Ma le vere sorprese si registrano al cospetto degli studenti destinatari diretti della stretta contro i cellulari. Ovvio che i numeri siano più bassi. Ma non è comunque trascurabile il fatto che, tra gli alunni delle classi secondarie inferiori, 2 su 3 si dicano disposti a lasciare il telefono spento fin quando si trovano a scuola. E non si tratta di un abbaglio, visto che pure i loro colleghi più grandi – non toccati dal provvedimento – la pensano allo stesso modo: tra gli alunni delle superiori sono sempre i due terzi (67%) ad approvare la scelta ministeriale.
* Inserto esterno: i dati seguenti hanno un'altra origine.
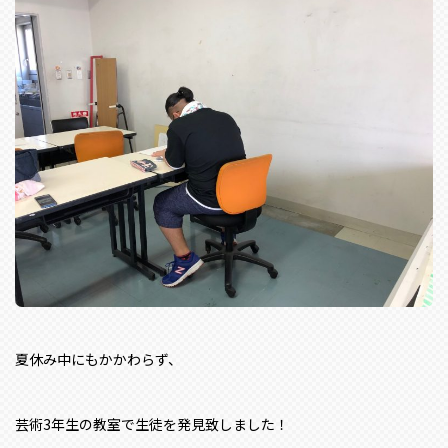
夏休み中にもかかわらず、
芸術3年生の教室で生徒を発見致しました！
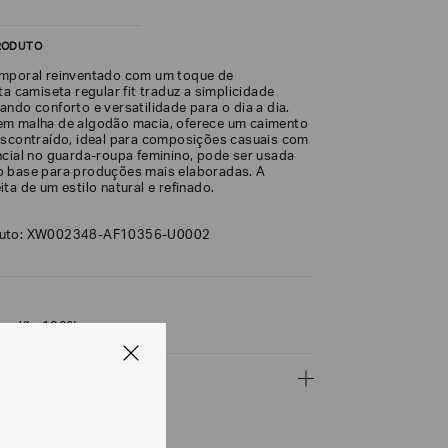
RODUTO
emporal reinventado com um toque de
ta camiseta regular fit traduz a simplicidade
ndo conforto e versatilidade para o dia a dia.
em malha de algodão macia, oferece um caimento
escontraído, ideal para composições casuais com
ncial no guarda-roupa feminino, pode ser usada
o base para produções mais elaboradas. A
ta de um estilo natural e refinado.
duto: XW002348-AF10356-U0002
lgodão 100%
ÇÕES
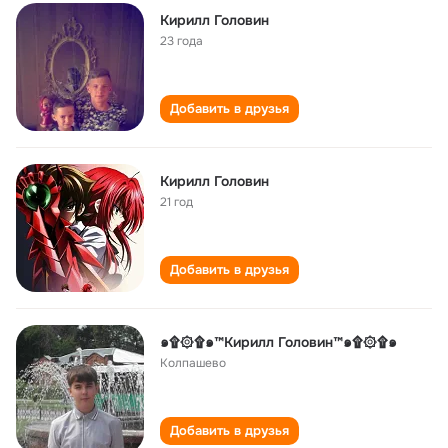
Кирилл Головин
23 года
Добавить в друзья
Кирилл Головин
21 год
Добавить в друзья
๑۩۞۩๑™Кирилл Головин™๑۩۞۩๑
Колпашево
Добавить в друзья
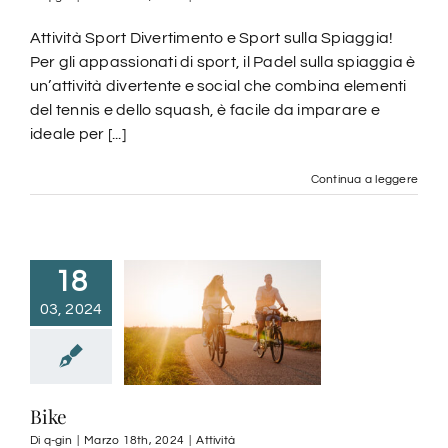
Attività Sport Divertimento e Sport sulla Spiaggia!
Per gli appassionati di sport, il Padel sulla spiaggia è
un’attività divertente e social che combina elementi
del tennis e dello squash, è facile da imparare e
ideale per [...]
Continua a leggere
18
03, 2024
Bike
Di
q-gin
|
Marzo 18th, 2024
|
Attività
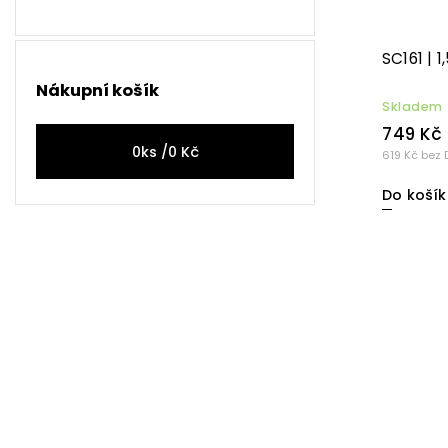
SC161 | 
Nákupní košík
Skladem
749 Kč
0
ks /
0 Kč
619 Kč bez 
Do košík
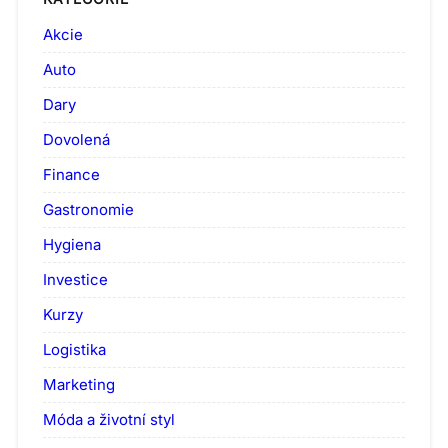
Akcie
Auto
Dary
Dovolená
Finance
Gastronomie
Hygiena
Investice
Kurzy
Logistika
Marketing
Móda a životní styl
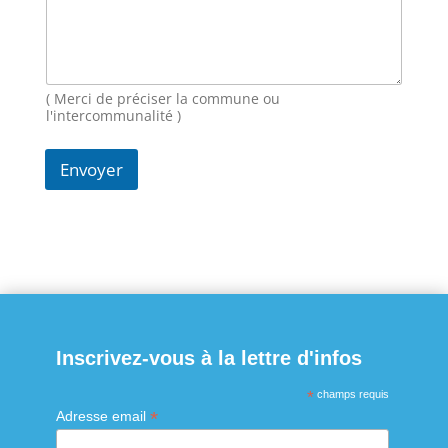
i
l
M
e
s
s
( Merci de préciser la commune ou
a
l'intercommunalité )
g
e
Envoyer
N
o
m
Inscrivez-vous à la lettre d'infos
*
champs requis
*
Adresse email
Segno che, a prescindere dal livello scolastico, il consenso studentesco ha questa consistenza.

Le motivazioni alla base di questa scelta di campo inequivocabile sono le più varie. A sbilanciarsi, in questo caso, sono soprattutto gli adulti. C’è chi dice, ad esempio, che il divieto possa “servire a disciplinare gli studenti nell’essere attenti e concentrati”. Chi giudica la circolare in arrivo “ottima, se non altro per abituare i giovani a sopravvivere anche se ‘scollegati’ per qualche ora”. E chi, in modo più netto, sostiene che sia giusto in quanto “la scuola non deve essere un bar ma un luogo serio”.
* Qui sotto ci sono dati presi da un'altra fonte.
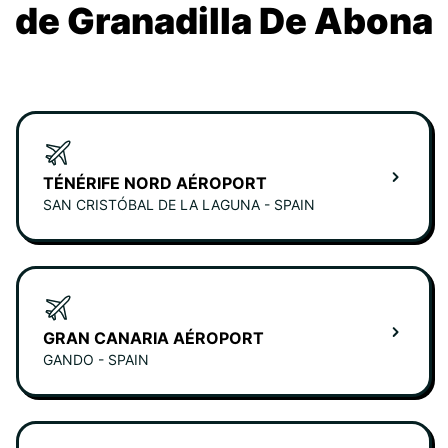
de Granadilla De Abona
TÉNÉRIFE NORD AÉROPORT
SAN CRISTÓBAL DE LA LAGUNA - SPAIN
GRAN CANARIA AÉROPORT
GANDO - SPAIN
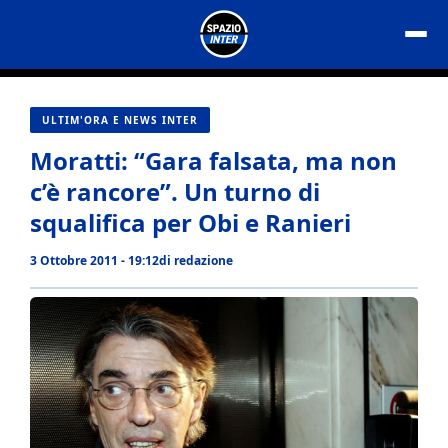
Vai
al
contenuto
ULTIM'ORA E NEWS INTER
Moratti: “Gara falsata, ma non
c’è rancore”. Un turno di
squalifica per Obi e Ranieri
3 Ottobre 2011 - 19:12
di
redazione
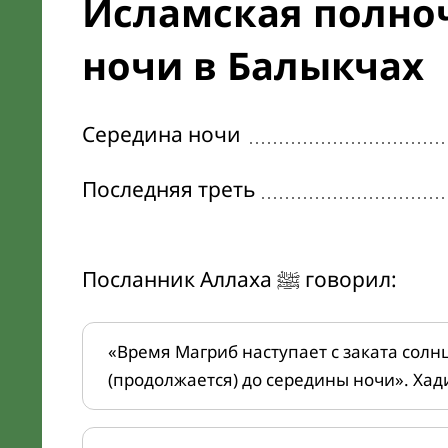
Исламская полноч
ночи в Балыкчах
Середина ночи
Последняя треть
Посланник Аллаха ﷺ говорил:
«Время Магриб наступает с заката солн
(продолжается) до середины ночи». Хад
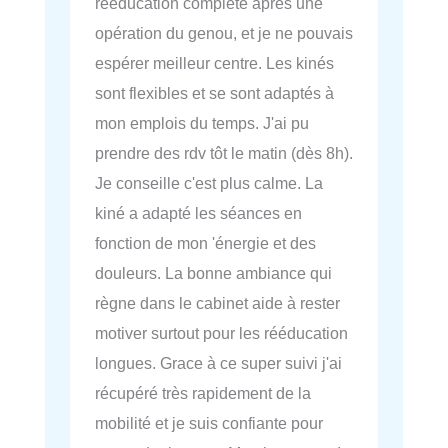
rééducation complète après une
opération du genou, et je ne pouvais
espérer meilleur centre. Les kinés
sont flexibles et se sont adaptés à
mon emplois du temps. J'ai pu
prendre des rdv tôt le matin (dès 8h).
Je conseille c'est plus calme. La
kiné a adapté les séances en
fonction de mon 'énergie et des
douleurs. La bonne ambiance qui
règne dans le cabinet aide à rester
motiver surtout pour les rééducation
longues. Grace à ce super suivi j'ai
récupéré très rapidement de la
mobilité et je suis confiante pour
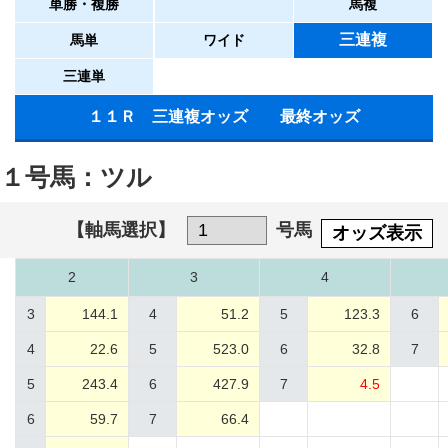
単勝・複勝
馬複
三連複
馬単
ワイド
三連単
１１Ｒ 三連複オッズ 最終オッズ
１号馬：ツル
【軸馬選択】
号馬
オッズ表示
2
3
4
3
144.1
4
51.2
5
123.3
6
4
22.6
5
523.0
6
32.8
7
5
243.4
6
427.9
7
4.5
6
59.7
7
66.4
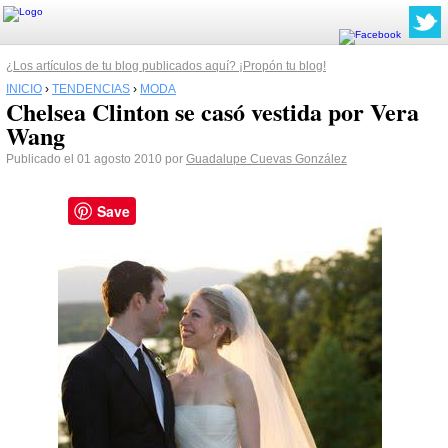
¿Los artículos de tu blog publicados aquí? ¡Propón tu blog!
INICIO
›
TENDENCIAS
›
MODA
Chelsea Clinton se casó vestida por Vera
Wang
Publicado el 01 agosto 2010 por
Guadalupe Cuevas González
Save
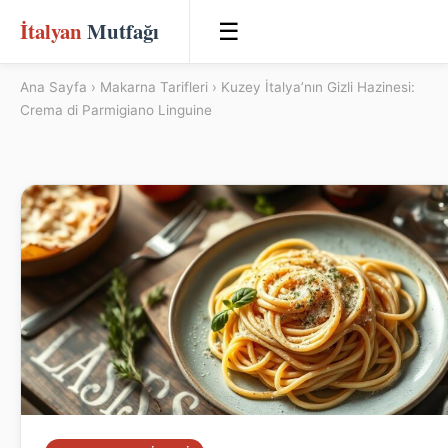
İtalyan
Mutfağı
☰
Ana Sayfa
›
Makarna Tarifleri
› Kuzey İtalya’nın Gizli Hazinesi:
Crema di Parmigiano Linguine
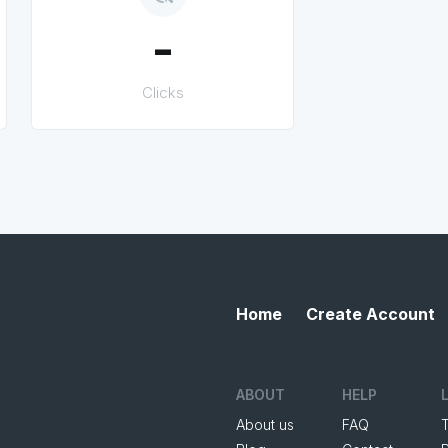
-
Clicks
Home
Create Account
ABOUT
HELP
About us
FAQ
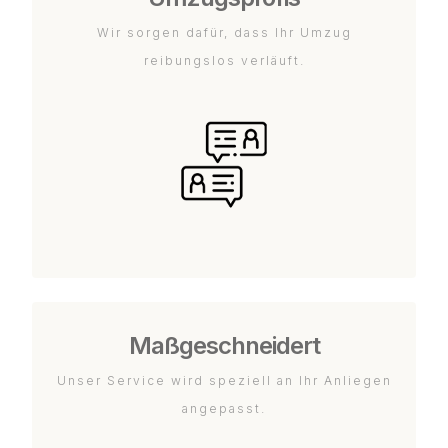
Wir sorgen dafür, dass Ihr Umzug
reibungslos verläuft.
Maßgeschneidert
Unser Service wird speziell an Ihr Anliegen
angepasst.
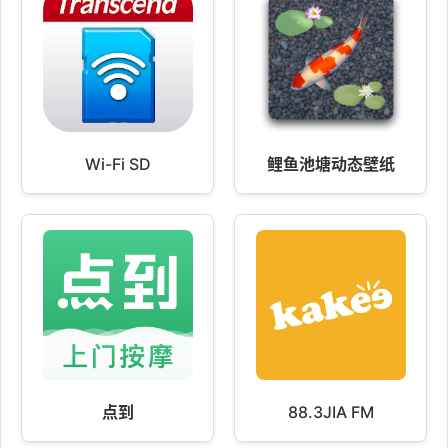
Wi-Fi SD
鲤鱼池塘动态壁纸
点到
88.3JIA FM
Qualcuno si concentra sul puro aspetto didattico, sperando che in tal modo “gli studenti si possano approcciare meglio all’oggetto libro e non solo a un testo davanti uno schermo” oppure che “possano far sviluppare al proprio cervello metodi risolutivi alternativi”.
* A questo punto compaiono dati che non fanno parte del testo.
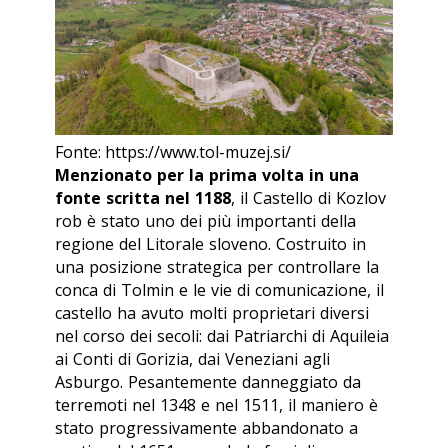
Fonte: https://www.tol-muzej.si/
Menzionato per la prima volta in una
fonte scritta nel 1188
, il Castello di Kozlov
rob è stato uno dei più importanti della
regione del Litorale sloveno. Costruito in
una posizione strategica per controllare la
conca di Tolmin e le vie di comunicazione, il
castello ha avuto molti proprietari diversi
nel corso dei secoli: dai Patriarchi di Aquileia
ai Conti di Gorizia, dai Veneziani agli
Asburgo. Pesantemente danneggiato da
terremoti nel 1348 e nel 1511, il maniero è
stato progressivamente abbandonato a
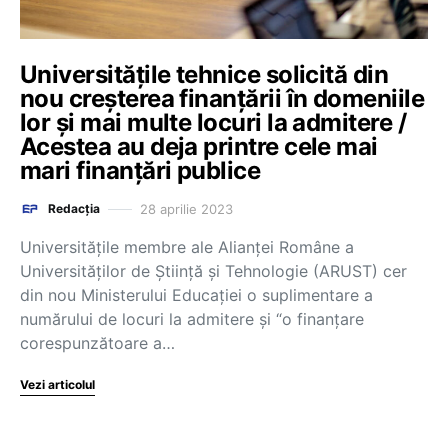
Universitățile tehnice solicită din
nou creșterea finanțării în domeniile
lor și mai multe locuri la admitere /
Acestea au deja printre cele mai
mari finanțări publice
28 aprilie 2023
Redacția
Universitățile membre ale Alianței Române a
Universităților de Știință și Tehnologie (ARUST) cer
din nou Ministerului Educației o suplimentare a
numărului de locuri la admitere și “o finanțare
corespunzătoare a…
Vezi articolul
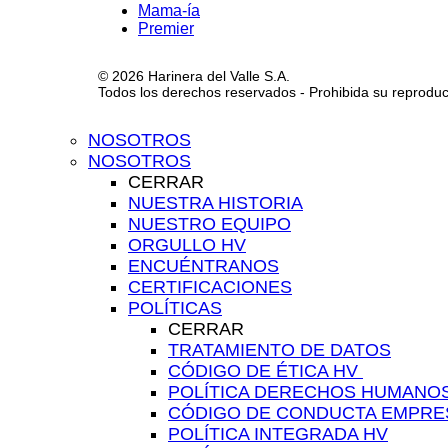
Mama-ía
Premier
© 2026 Harinera del Valle S.A.
Todos los derechos reservados - Prohibida su reproducci
NOSOTROS
NOSOTROS
CERRAR
NUESTRA HISTORIA
NUESTRO EQUIPO
ORGULLO HV
ENCUÉNTRANOS
CERTIFICACIONES
POLÍTICAS
CERRAR
TRATAMIENTO DE DATOS
CÓDIGO DE ÉTICA HV ​
POLÍTICA DERECHOS HUMANO
CÓDIGO DE CONDUCTA EMPRES
POLÍTICA INTEGRADA HV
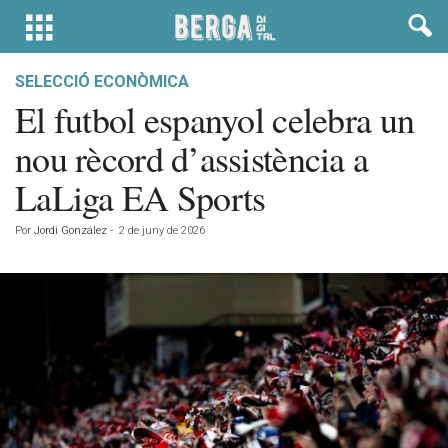
SELECCIÓ ECONÒMICA
El futbol espanyol celebra un
nou rècord d’assistència a
LaLiga EA Sports
Por
Jordi González
-
2 de juny de 2026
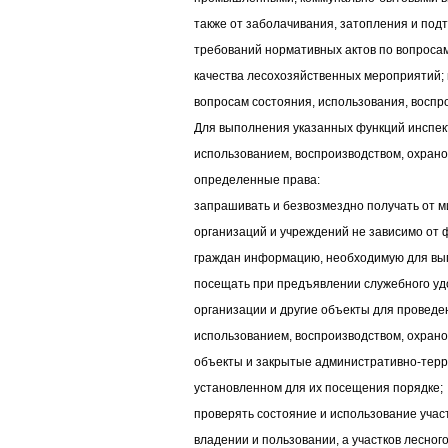
также от заболачивания, затопления и под
требований нормативных актов по вопросам
качества лесохозяйственных мероприятий;
вопросам состояния, использования, воспр
Для выполнения указанных функций инспек
использованием, воспроизводством, охрано
определенные права:
запрашивать и безвозмездно получать от м
организаций и учреждений не зависимо от 
граждан информацию, необходимую для вы
посещать при предъявлении служебного уд
организации и другие объекты для проведе
использованием, воспроизводством, охрано
объекты и закрытые административно-тер
установленном для их посещения порядке;
проверять состояние и использование учас
владении и пользовании, а участков лесног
Per altri, invece, il bando agli smartphone potrebbe avere degli effetti positivi anche oltre i momenti di lezione, aiutando “la socializzazione tra gli alunni”. C’è pure chi argomenta meglio tale visione: “Considerando che l’uso del telefono o computer ricopre la vita di un bambino ragazzino nelle ore che si passano a casa – fa notare un genitore – credo sia necessario nell’ambito scuola lasciare quel tempo per aprirsi a relazioni sociali dirette e non limitarsi a conoscere e frequentare altra gente”. E chi sposa la linea di Valditara in quanto “i bambini non capiscono cosa vuol dire uso eccessivo del cellulare e lo fanno ogni giorno. Il cellulare in mano gli stacca il cervello e si deve fare qualcosa prima che sia troppo tardi”.

Non mancano, comunque, le voci di dissenso. In fondo, mediamente, 1 su 4 è contrario al provvedimento. E tra le ragazze e i ragazzi si sale oltre il 30%. Qui, come prevedibile i commenti si fanno molto più duri e provengono specialmente dal fronte studenti. “Ormai queste tecnologie – sottolinea un alunno – fanno parte delle nostre vite, bisogna educare all’uso corretto, vietarle è del tutto inutile”. Si accoda un altro che ritiene “assurdo parlare di didattica innovativa e poi bloccare l’uso dei dispositivi”. E poi ci sono le voci più collaborative, come quella che riterrebbe giusta la decisione “solo se valesse anche per gli insegnanti”. Ma anche quelle che si pongono in aperto dissenso, come una che, così facendo, lascia intravedere “un ritorno all’era dei dinosauri”.